Enfin, nous affirmons que la proposition de Pritchett n’est pas seulement irréalisable, mais aussi qu’elle est comprise comme une agression contre le droit international des droits de l’homme. Selon cela, tous les êtres humains, où qu’ils soient, naissent libres et égaux en dignité et sont les détenteurs sans discrimination de l’ensemble des libertés et des droits, tant individuels que collectifs, inhérents à leur condition d’êtres. les humains Tous les citoyens, et en particulier les groupes les plus vulnérables, doivent participer de manière décisive aux décisions qui affectent leur vie et leur environnement. Enfin, les États ont l’obligation de promouvoir, respecter, protéger et garantir les droits de l’homme, c’est-à-dire les droits civils, politiques, sociaux, économiques, culturels et environnementaux, à la fois sur son territoire et à l’extérieur. La proposition migratoire de Pritchett ignore incontestablement ces maximes et contrevient aux conventions internationales: définit les citoyens de première et de deuxième classe; établit une ligne de citoyenneté abyssale parmi la masse des migrants pauvres; Il le fait également dans le cadre d’une stratégie à laquelle les États et l’Union européenne sont invités à collaborer.

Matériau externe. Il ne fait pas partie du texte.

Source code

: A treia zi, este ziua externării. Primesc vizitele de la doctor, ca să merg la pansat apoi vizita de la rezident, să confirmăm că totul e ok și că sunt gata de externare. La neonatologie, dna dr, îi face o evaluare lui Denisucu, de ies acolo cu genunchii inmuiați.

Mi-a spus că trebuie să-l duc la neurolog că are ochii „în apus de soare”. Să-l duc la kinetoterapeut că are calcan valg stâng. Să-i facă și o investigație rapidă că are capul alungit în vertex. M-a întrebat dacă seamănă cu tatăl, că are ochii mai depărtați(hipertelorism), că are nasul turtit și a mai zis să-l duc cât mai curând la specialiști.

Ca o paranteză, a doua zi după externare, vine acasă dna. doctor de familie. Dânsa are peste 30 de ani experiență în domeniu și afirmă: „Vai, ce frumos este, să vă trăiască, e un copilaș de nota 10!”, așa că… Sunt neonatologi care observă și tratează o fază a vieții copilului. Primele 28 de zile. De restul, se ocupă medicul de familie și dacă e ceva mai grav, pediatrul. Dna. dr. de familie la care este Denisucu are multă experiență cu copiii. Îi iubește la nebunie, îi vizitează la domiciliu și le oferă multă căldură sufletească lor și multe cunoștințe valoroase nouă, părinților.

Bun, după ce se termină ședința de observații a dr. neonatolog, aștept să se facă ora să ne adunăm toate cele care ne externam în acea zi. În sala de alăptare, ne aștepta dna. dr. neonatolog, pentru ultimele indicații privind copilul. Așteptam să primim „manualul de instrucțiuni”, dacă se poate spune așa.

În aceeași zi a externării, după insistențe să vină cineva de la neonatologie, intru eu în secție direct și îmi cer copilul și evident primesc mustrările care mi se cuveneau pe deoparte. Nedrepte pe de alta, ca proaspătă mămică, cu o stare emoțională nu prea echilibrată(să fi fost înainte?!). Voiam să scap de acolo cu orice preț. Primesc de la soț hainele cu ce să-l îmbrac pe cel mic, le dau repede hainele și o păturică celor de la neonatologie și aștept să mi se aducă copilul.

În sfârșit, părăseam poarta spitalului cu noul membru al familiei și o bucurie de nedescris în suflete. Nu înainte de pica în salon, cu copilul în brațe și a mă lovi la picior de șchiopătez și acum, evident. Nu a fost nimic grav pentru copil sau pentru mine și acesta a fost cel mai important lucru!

En résumé, Pritchett fait une proposition migratoire qui ne constitue en aucun cas une alternative à la fermeture des frontières; dont les analyses sont non viables et étrangères à la réalité globale; qui viole le droit international des droits de l’homme; et qui cherche seulement à nous vendre le capitalisme, le colonialisme et le racisme d’une manière coolet sous une patine académique supposée, inverser les causes et les conséquences. Rien à voir avec une approche émancipatrice de la migration. Cela implique nécessairement de souligner la genèse de la crise actuelle; pour répondre à court terme aux besoins pratiques quotidiens et immédiats des migrants; et en recherchant un autre usage du droit qui permettrait à toutes les personnes exclues du modèle néolibéral de faire l’objet de droits de manière complète, sans distinction de frontières ni de hiérarchies. Ne cherchons pas de raccourcis, le moment l’exige.